Come di consueto, anche per la puntata del 30 novembre una delle dieci donne scelte da Le Iene ha affiancato Nicola Savino come conduttrice per una sera. Questa volta è toccato a Francesca Fagnani, che si è resa protagonista di un monologo sul tema dei diritti delle donne e, in particolare, delle giornaliste.

La conduttrice di Belve ha parlato della necessità di raggiungere la parità nel mondo del giornalismo (così come in tutti gli altri):

“In tutte le redazioni in cui ho lavorato, anche le più progressiste, ho guadagnato meno dei colleghi maschi di pari livello e questo purtroppo è solo uno dei problemi perché è un mondo dove può accadere, com’è successo alla collega Greta Beccaglia, che ti tocchino il culo in diretta e che il tuo collega sempre in diretta dica: “Non te la prendere, vai avanti”. La verità è che sul tema della parità anche noi, che facciamo informazione e che vogliamo insegnare agli altri come si fa, non siamo meglio di loro”.

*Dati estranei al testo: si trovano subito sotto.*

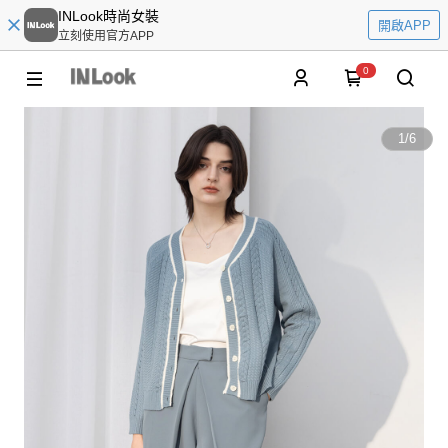
INLook時尚女裝
開啟APP
立刻使用官方APP
0
1
/
6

Difficile darle torto (anche se il “non te la prendere” del conduttore Micheletti è stato forse decontestualizzato un po’ troppo, dato che lo stesso è intervenuto in difesa di Beccaglia nello stesso servizio) ma c’è senza dubbio un problema strutturale nel trattamento riservato alle donne anche nel mondo del giornalismo.

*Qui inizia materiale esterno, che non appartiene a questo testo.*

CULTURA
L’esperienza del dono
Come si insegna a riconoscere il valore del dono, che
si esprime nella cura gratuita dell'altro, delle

Fagnani infatti esordisce con:

“Negli ultimi anni ho visto accadere molte cose bizzarre nel mondo del giornalismo: talk show dove il politico di turno può scegliere le domande e scegliersi pure il giornalista che gliele fa, trasmissioni che ti invitano come giornalista ma poi si aspettano che tu faccia l’ultras di Salvini, di Conte, di Letta o di Draghi. Poi mi sono persino abituata alla domanda, dopo che si sono decisi gli altri ospiti, “ma come donna chi invitiamo?”, come se fosse un obbligo la quota rosa del talk. Una categoria da proteggere, come i panda”,

È chiaro che sia frustrante e ingiusto che la domanda “come donna chi invitiamo?” debba arrivare dopo aver invitato gli ospiti uomini ed è triste che tale attenzione sia frutto di un “obbligo” non percepito come necessità da chi quegli inviti li fa, ma è anche vero, e questo nel monologo della giornalista non traspare, che se non vi fosse questo obbligo (legale nel caso delle quote rosa, “politicamente corretto” nel caso dei talk show), di invitate donne ce ne sarebbero gran poche.

È la drammatica realtà dei fatti della rappresentanza mediatica a rendere le donne “categoria protetta”. E non piace a nessuna sentirsi “come un panda”, ma quella che va combattuta è la minaccia, non la protezione.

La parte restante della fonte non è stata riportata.